● About this exercise: All the lines below need retyping exactly, apart from the images.

═══ Exercise data

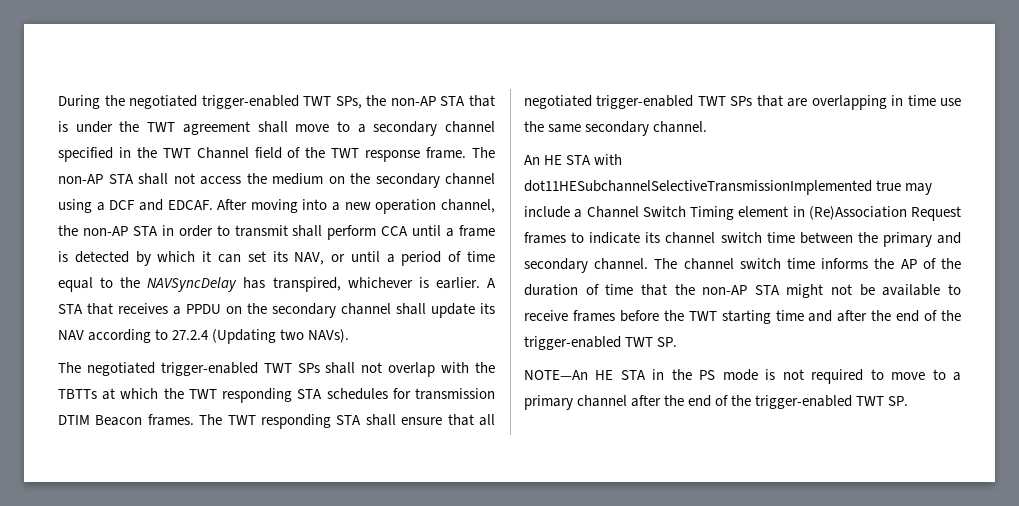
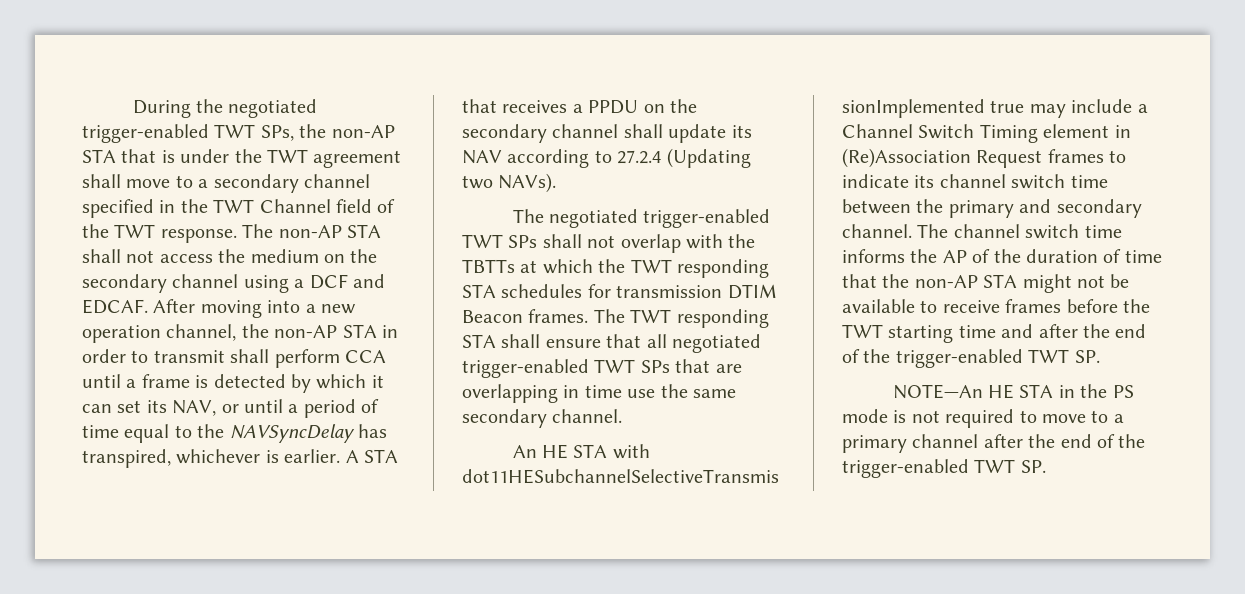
[365,147,467,162] response frame. -> [160,229,237,243] response.

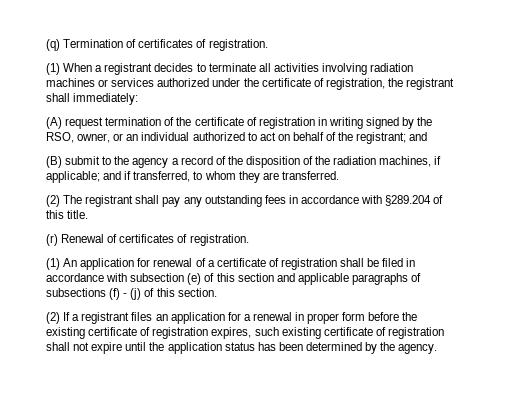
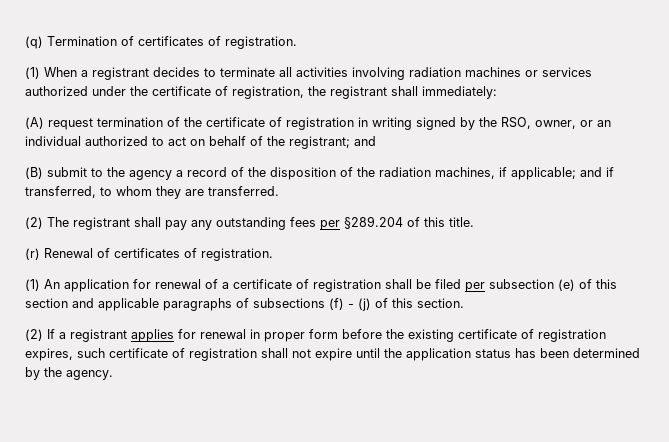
[288,195,383,204] in accordance with -> [320,220,340,230] per
[406,258,416,267] [46,273,128,282] in accordance with -> [465,282,485,292] per
[131,312,251,324] files an application for a -> [131,329,196,342] applies for
[281,327,321,339] existing -> (105, 353) none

══════

● Solved problem:
[365,147,467,162] response frame. -> [160,229,237,243] response.

[288,195,383,204] in accordance with -> [320,220,340,230] per
[406,258,416,267] [46,273,128,282] in accordance with -> [465,282,485,292] per
[131,312,251,324] files an application for a -> [131,329,196,342] applies for
[281,327,321,339] existing -> (105, 353) none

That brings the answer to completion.